*** Opening of DATASET RECORDS ***
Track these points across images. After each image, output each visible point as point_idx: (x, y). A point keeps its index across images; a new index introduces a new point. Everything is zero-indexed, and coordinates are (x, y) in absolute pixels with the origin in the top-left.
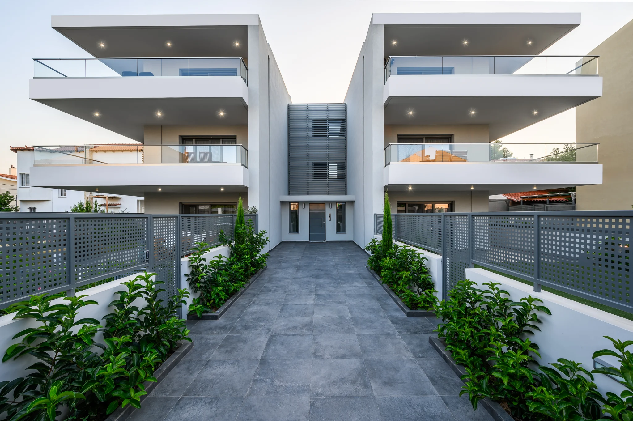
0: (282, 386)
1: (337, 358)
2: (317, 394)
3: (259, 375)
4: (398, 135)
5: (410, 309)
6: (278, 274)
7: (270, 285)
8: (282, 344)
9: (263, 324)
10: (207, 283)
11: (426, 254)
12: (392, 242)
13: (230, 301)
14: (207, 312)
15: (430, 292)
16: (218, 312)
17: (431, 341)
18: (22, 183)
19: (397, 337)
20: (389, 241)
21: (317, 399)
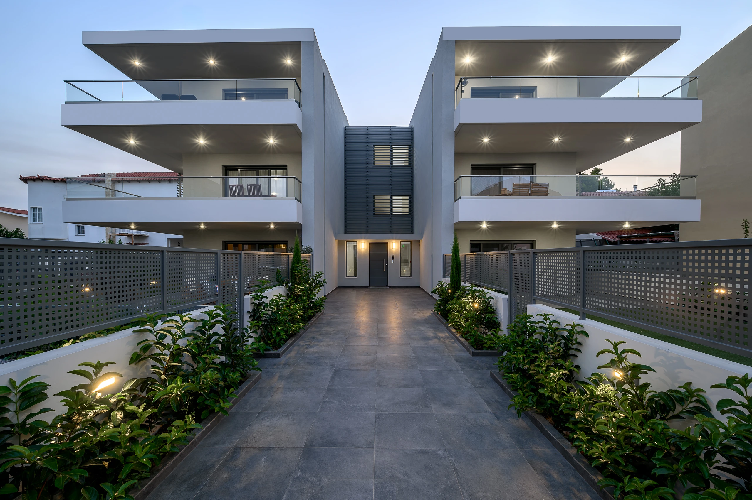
0: (349, 406)
1: (401, 387)
2: (382, 411)
3: (328, 398)
4: (472, 165)
5: (476, 349)
6: (337, 319)
7: (328, 329)
8: (347, 376)
9: (326, 361)
10: (268, 322)
11: (493, 293)
12: (460, 284)
13: (290, 342)
14: (269, 350)
15: (495, 332)
16: (280, 351)
17: (492, 375)
18: (34, 219)
19: (460, 372)
20: (457, 283)
21: (382, 414)
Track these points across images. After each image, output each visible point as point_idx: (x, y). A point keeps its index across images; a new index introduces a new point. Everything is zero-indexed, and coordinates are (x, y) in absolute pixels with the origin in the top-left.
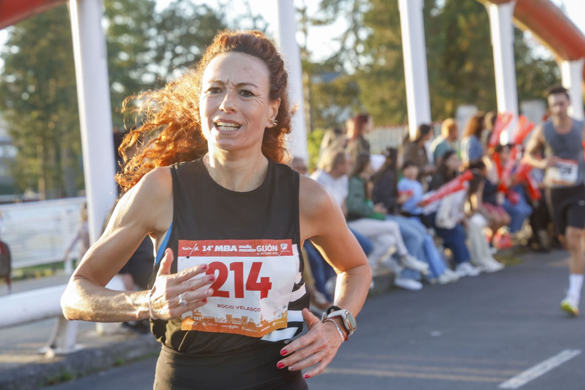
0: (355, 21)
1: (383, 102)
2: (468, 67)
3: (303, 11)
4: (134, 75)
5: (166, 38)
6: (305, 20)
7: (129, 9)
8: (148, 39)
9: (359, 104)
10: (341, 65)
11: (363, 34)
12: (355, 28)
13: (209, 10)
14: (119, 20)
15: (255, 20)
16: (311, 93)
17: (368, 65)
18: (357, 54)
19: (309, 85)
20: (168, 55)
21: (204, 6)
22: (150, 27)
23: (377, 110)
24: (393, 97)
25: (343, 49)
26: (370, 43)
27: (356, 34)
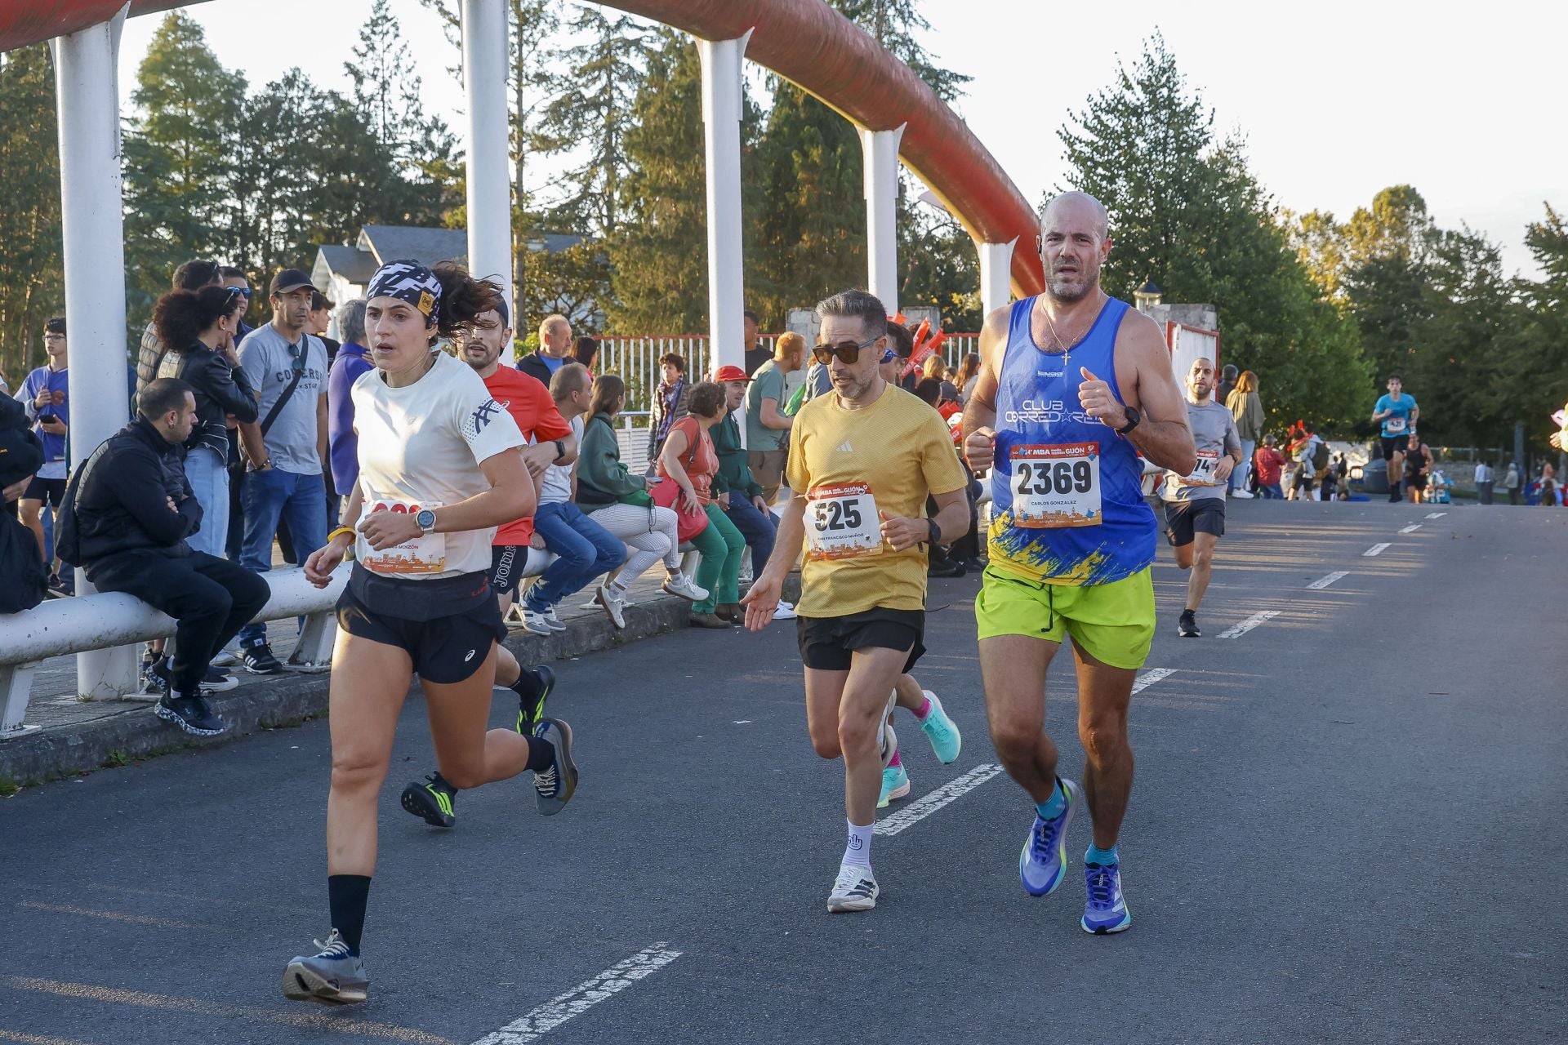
0: (608, 146)
1: (653, 292)
2: (806, 241)
3: (518, 120)
4: (194, 211)
5: (258, 150)
6: (520, 137)
7: (193, 90)
8: (225, 150)
9: (612, 292)
10: (584, 221)
11: (623, 172)
12: (609, 159)
13: (345, 104)
14: (170, 110)
15: (429, 130)
16: (522, 269)
17: (629, 226)
18: (610, 205)
19: (520, 254)
20: (262, 182)
21: (334, 95)
22: (231, 129)
23: (642, 305)
24: (669, 287)
25: (585, 194)
26: (634, 186)
27: (612, 171)
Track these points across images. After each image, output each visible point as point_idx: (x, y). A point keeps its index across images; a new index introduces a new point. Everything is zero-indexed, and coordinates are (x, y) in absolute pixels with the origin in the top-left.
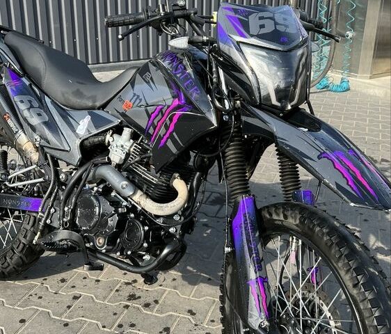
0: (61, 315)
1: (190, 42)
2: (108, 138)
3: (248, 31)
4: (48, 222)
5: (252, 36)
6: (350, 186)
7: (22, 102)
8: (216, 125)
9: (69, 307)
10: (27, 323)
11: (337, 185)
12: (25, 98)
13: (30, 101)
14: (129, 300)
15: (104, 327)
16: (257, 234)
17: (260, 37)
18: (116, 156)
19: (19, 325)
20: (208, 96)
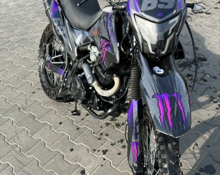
0: (77, 123)
1: (113, 9)
2: (89, 48)
3: (140, 8)
4: (64, 84)
5: (142, 11)
6: (160, 118)
7: (55, 22)
8: (118, 62)
9: (83, 119)
10: (62, 125)
11: (155, 116)
13: (59, 22)
15: (94, 133)
17: (146, 12)
18: (93, 58)
19: (59, 125)
20: (118, 43)
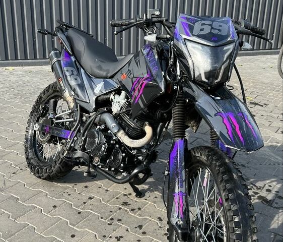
0: (78, 207)
1: (157, 38)
2: (112, 96)
3: (192, 33)
4: (72, 145)
5: (194, 35)
6: (229, 134)
7: (67, 71)
8: (163, 91)
9: (84, 203)
10: (57, 208)
11: (221, 133)
12: (70, 69)
13: (72, 71)
14: (123, 205)
15: (102, 218)
16: (183, 164)
17: (199, 36)
18: (115, 109)
19: (52, 208)
20: (163, 72)
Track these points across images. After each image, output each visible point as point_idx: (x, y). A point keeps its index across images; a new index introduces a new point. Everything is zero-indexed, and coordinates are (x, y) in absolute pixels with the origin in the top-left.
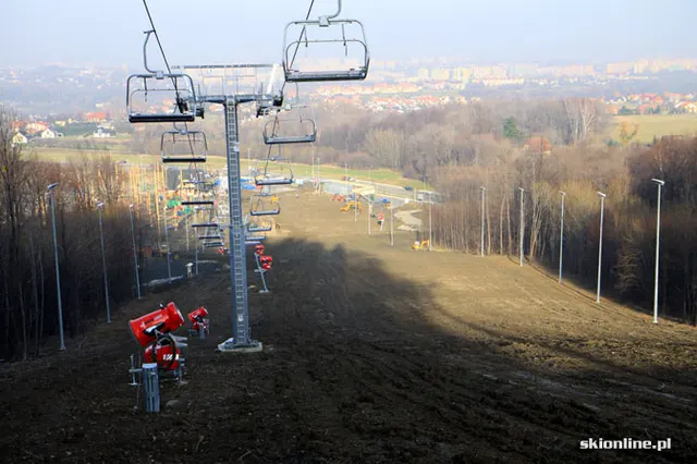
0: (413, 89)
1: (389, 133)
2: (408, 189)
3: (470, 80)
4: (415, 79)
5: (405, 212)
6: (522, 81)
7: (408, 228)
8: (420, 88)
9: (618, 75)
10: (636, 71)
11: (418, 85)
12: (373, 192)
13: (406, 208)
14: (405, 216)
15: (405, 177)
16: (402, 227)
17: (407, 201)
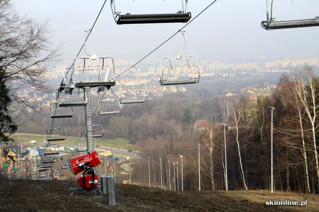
0: (144, 82)
1: (123, 118)
2: (130, 151)
3: (181, 74)
4: (146, 74)
5: (127, 165)
6: (212, 74)
7: (125, 173)
8: (149, 80)
9: (271, 69)
10: (283, 66)
11: (147, 79)
12: (110, 154)
13: (127, 162)
14: (126, 167)
15: (131, 143)
16: (123, 173)
17: (128, 158)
*** Close of DATASET RECORDS ***
EXERCISE DETAILS - Using only the listing above, restate exactly the lines from the line containing "9: (359, 104)" through the line containing "26: (370, 43)", both included.

PROBLEM SOLUTION -
9: (359, 104)
10: (341, 65)
11: (363, 34)
12: (355, 28)
13: (209, 10)
14: (119, 20)
15: (255, 20)
16: (311, 93)
17: (368, 65)
18: (357, 54)
19: (309, 85)
20: (168, 55)
21: (204, 6)
22: (150, 27)
23: (377, 110)
24: (393, 97)
25: (343, 49)
26: (370, 43)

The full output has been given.